As a society, we share a complicated history with alcohol. During the later part of the 19th century, politicians, women’s groups, and churches banded together to convince lawmakers to outlaw alcohol. In 1919, the U.S. Congress passed the 18th Amendment, making the sale and distribution of alcohol illegal. Alcohol consumption declined but did not prevent illegal use and distribution. In 1933, Prohibition ended and as a result, millions of Americans have made alcohol an important part of their social activity. In the 1960s, researcher E.M. Jellinek reported that excessive and abusive use of alcohol was a disease. Within 10 years, a public effort was launched in the United States to educate people that alcoholism was an illness.

In 1980, the American Psychiatric Association’s Diagnostic and Statistical Manual 3rd refined the definition of alcoholism by differentiating between alcohol abuse and dependence. However, people continue to use the term “alcoholism” when they discuss all forms of “problem drinking,” when in fact alcoholism and abuse have specific clinical definitions. Alcoholism, also known as alcohol dependence, is a chronic, progressive, and potentially a fatal disease. The symptoms are: drinking excessive amounts frequently, inability to control drinking despite medical, psychological, or social complications, increased tolerance for alcohol, and serious withdrawal symptoms when the person stop drinking.

On the other hand, alcohol abuse is a chronic disease in which the individual refuses to give up drinking even though it causes the person to neglect important family and work obligations. However, abuse, left untreated, can become dependence. The symptoms are: drinking when it is dangerous (drinking and driving), frequent excessive drinking, interpersonal difficulties with family, friends, and coworkers caused by alcohol, and legal problems related to alcohol use.

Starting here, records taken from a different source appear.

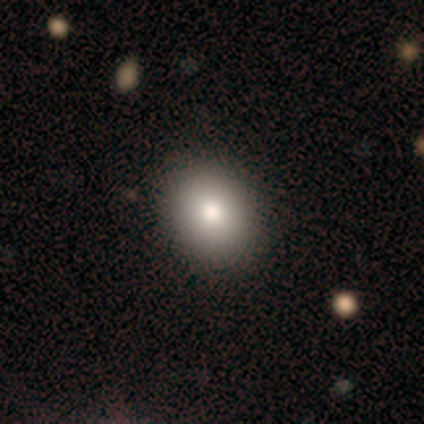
A smooth galaxy with no disk features (76%) that is round (52%).

Vote fractions:
- Smooth or featured? smooth: 76% / featured or disk: 17% / star or artifact: 7%
- How rounded? round: 52% / in between: 48% / cigar-shaped: 0%
- Merging? none: 93% / minor disturbance: 5% / major disturbance: 1% / merger: 1%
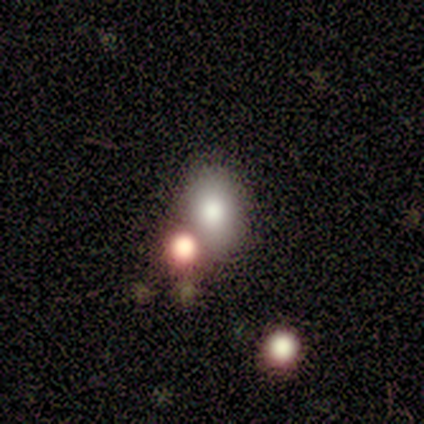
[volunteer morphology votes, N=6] type=smooth (83%); roundness=in between (60%); merging=none (40%, tied with merger).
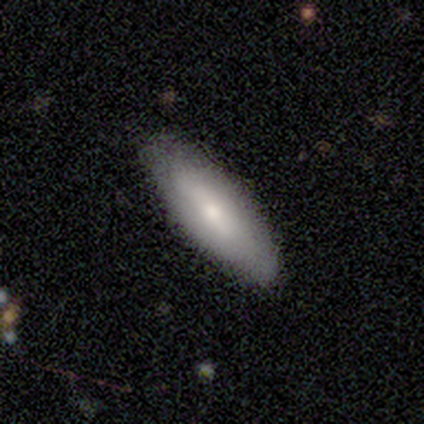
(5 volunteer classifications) This appears to be a smooth galaxy with no disk features (80%) that is in between round and cigar-shaped (50%, tied with cigar-shaped). Merging: none (80%).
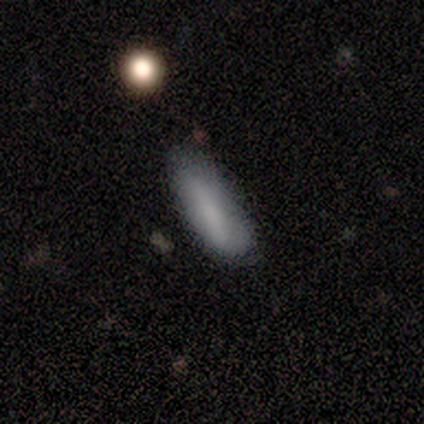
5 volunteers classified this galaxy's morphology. smooth 100%, featured or disk 0%, star or artifact 0%. Down the decision tree: how rounded — in between (80%); merging — none (60%).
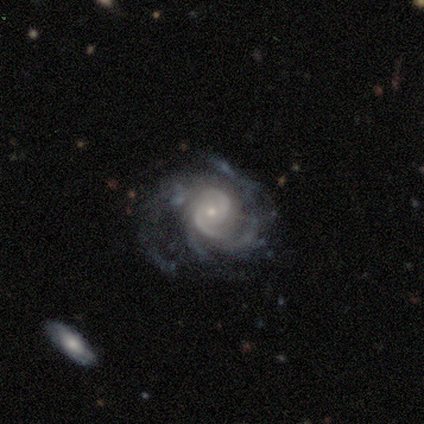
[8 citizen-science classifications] smooth_or_featured: featured or disk (p=1.00)
disk_edge_on: no (p=1.00)
bar: no (p=0.62) [alt: weak p=0.38]
has_spiral_arms: yes (p=1.00)
spiral_winding: tight (p=0.62) [alt: medium p=0.38]
spiral_arm_count: 3 (p=0.38) [tied with: 4 p=0.38]
bulge_size: small (p=0.75) [alt: moderate p=0.25]
merging: none (p=0.75) [alt: major disturbance p=0.25]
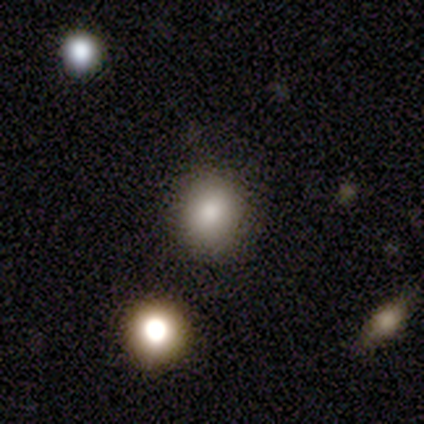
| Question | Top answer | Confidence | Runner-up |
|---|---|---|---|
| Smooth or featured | smooth | 79% | star or artifact (21%) |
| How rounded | round | 82% | in between (18%) |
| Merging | none | 82% | minor disturbance (9%) |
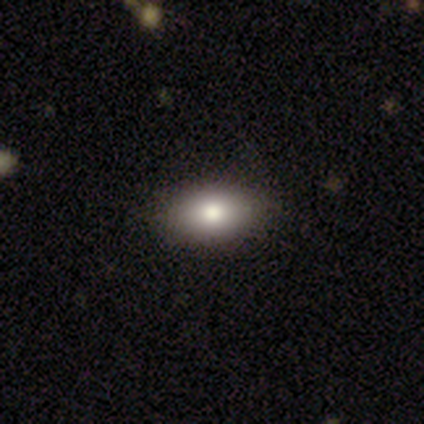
Volunteers were most divided on "how rounded": in between: 86%, round: 14%, cigar-shaped: 0%. More confident: merging — none (100%); smooth or featured — smooth (88%).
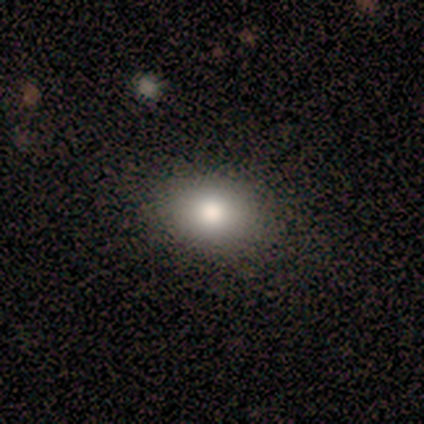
Smooth or featured: smooth — 80% (featured or disk — 20%)
How rounded: in between — 75% (round — 25%)
Merging: none — 100%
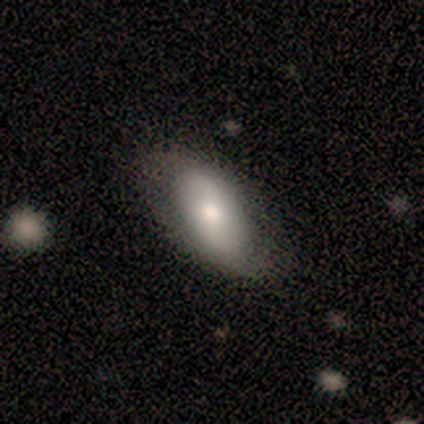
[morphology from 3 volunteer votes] smooth 67%, featured or disk 33%, star or artifact 0%. Down the decision tree: how rounded — in between (100%); merging — none (67%).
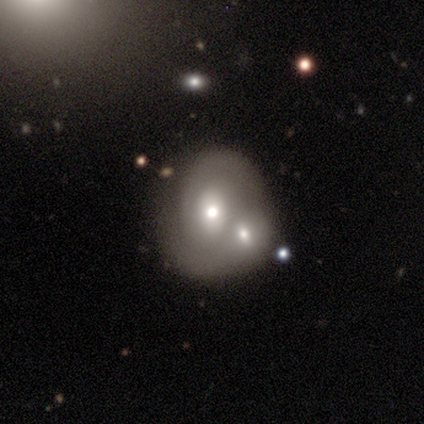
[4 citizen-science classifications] Smooth or featured? 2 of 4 (50%, tied with featured or disk) said smooth. How rounded? 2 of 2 (100%) said in between. Merging? 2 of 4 (50%) said merger.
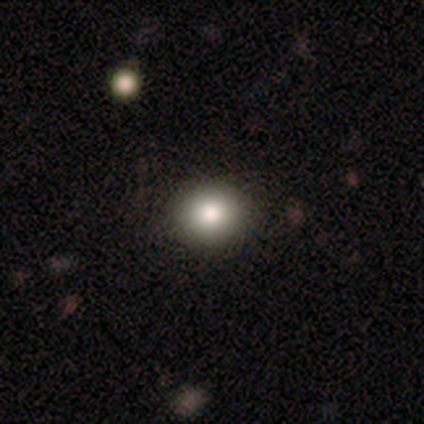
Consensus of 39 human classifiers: This is clearly a smooth galaxy (82%). How rounded: clearly round (91%). Merging: clearly none (81%).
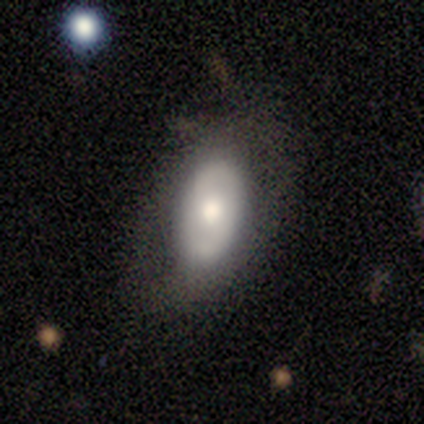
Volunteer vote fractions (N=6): A featured or disk galaxy (67%) with no bar (100%), 2 (100%) tight (67%) spiral arms (100%) and a moderate central bulge (100%). Merging: none (67%).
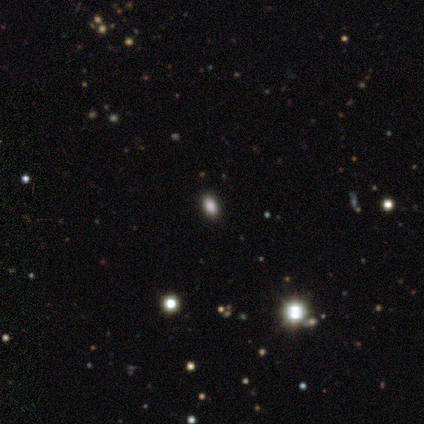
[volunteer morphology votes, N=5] Smooth or featured? 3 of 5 (60%) said star or artifact.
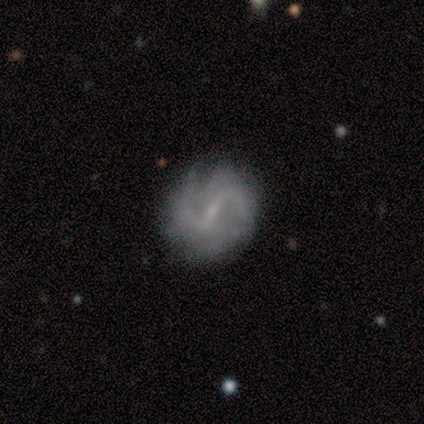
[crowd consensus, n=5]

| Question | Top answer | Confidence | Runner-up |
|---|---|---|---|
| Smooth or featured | featured or disk | 100% | — |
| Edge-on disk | no | 100% | — |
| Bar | weak | 60% | strong (40%) |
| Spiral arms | yes | 80% | no (20%) |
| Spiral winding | medium | 75% | tight (25%) |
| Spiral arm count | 2 | 50% | tied: can't tell (50%) |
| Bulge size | small | 40% | tied: none (40%) |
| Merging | none | 80% | minor disturbance (20%) |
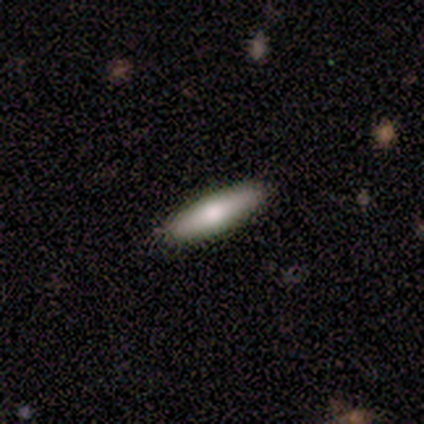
Q: Smooth or featured?
A: smooth (100%)
Q: How rounded?
A: cigar-shaped (80%); runner-up: in between (20%)
Q: Merging?
A: none (70%); runner-up: minor disturbance (20%)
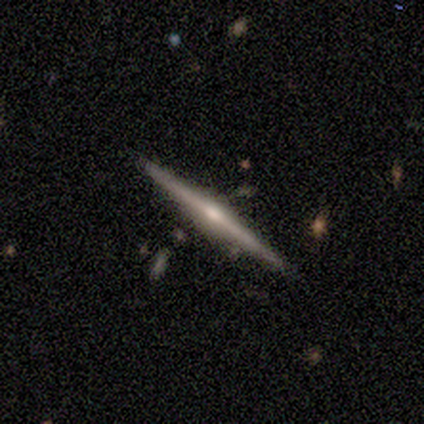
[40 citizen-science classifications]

The National Institutes of Health (NIH) estimates that in 1998, alcoholism cost society $184.6 billion in lost productivity, medical care, legal services, and cost from traffic accidents. However, these statistics does not address the cost, to society, or the problem of alcohol dependence among the elderly the “hidden population.”

It seems that alcohol abuse among older adults is something few wish to talk about, and a problem for which even fewer seek treatment on their own. Too often, family members are ashamed of the problem and choose not to confront it head on. Health care providers tend not to ask older patients about alcohol use if it wasn’t a problem in their lives in earlier years. This may explain why so many of the alcohol-related admissions to treatment among older adults are for first-time treatment.

Recent studies indicated that between 1.1 and 2.3 million elderly citizens use alcohol to alleviate grief and loneliness. What has been called the “invisible population” is now being discovered and measured. Most individuals tend to restrict their alcohol intake as they advance in age, mainly because of poor health or reduced social activities. However, society has begun to recognize that the incidence of alcoholism among older individuals is on the rise. Despite the numerous studies being done on this subject it is difficult to find reliable statistics on today’s elderly alcoholics. However, some research suggested that as much as 10% to 15% of health problems in this population may be connected to alcohol and substance abuse.